Goal of the exercise:
Write out, please, each line from the one containing "left hip: (252, 161, 1)" to the final line of the data, both included, exactly and without pictures.

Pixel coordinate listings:
::::

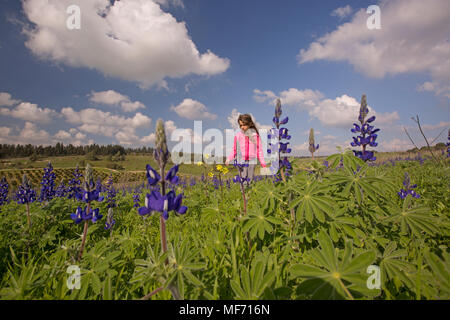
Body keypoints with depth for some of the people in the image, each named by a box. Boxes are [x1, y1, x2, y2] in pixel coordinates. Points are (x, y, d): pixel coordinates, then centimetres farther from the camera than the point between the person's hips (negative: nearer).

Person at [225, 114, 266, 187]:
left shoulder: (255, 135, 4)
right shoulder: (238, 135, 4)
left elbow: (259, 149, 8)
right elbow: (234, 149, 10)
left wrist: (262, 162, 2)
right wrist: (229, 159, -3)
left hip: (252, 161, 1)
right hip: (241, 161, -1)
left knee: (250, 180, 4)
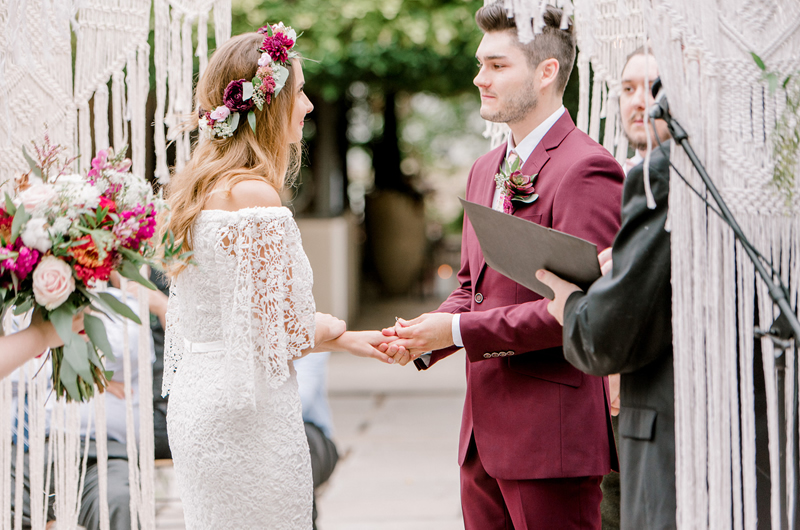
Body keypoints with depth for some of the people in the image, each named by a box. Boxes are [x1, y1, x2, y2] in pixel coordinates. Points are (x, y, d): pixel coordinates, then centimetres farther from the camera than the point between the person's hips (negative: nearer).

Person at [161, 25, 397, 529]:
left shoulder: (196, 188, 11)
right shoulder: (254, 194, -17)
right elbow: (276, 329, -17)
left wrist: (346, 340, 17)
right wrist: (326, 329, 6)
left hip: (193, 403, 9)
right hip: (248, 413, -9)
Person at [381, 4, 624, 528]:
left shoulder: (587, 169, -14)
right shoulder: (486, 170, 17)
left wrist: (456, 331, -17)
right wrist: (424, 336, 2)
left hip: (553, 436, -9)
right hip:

::::

Exercise solution:
left hip: (252, 161, 1)
right hip: (241, 161, -1)
left knee: (250, 180, 4)
Body keypoints with depth for some of the people in the image, each named by a box. Boxes are [x1, y1, x2, y2] in pixel coordinates. Points are (x, y, d): pixel coordinates, then centimetres farther from the camera than the point between the person's hips (negative: nearer).

Person at [161, 25, 397, 529]:
left shoulder: (196, 188, 11)
right shoulder: (254, 194, -17)
right elbow: (276, 329, -17)
left wrist: (346, 340, 17)
right wrist: (326, 329, 6)
left hip: (193, 403, 9)
right hip: (248, 413, -9)
Person at [381, 4, 624, 528]:
left shoulder: (587, 169, -14)
right shoulder: (486, 170, 17)
left wrist: (456, 331, -17)
right wrist: (424, 336, 2)
left hip: (553, 436, -9)
right hip:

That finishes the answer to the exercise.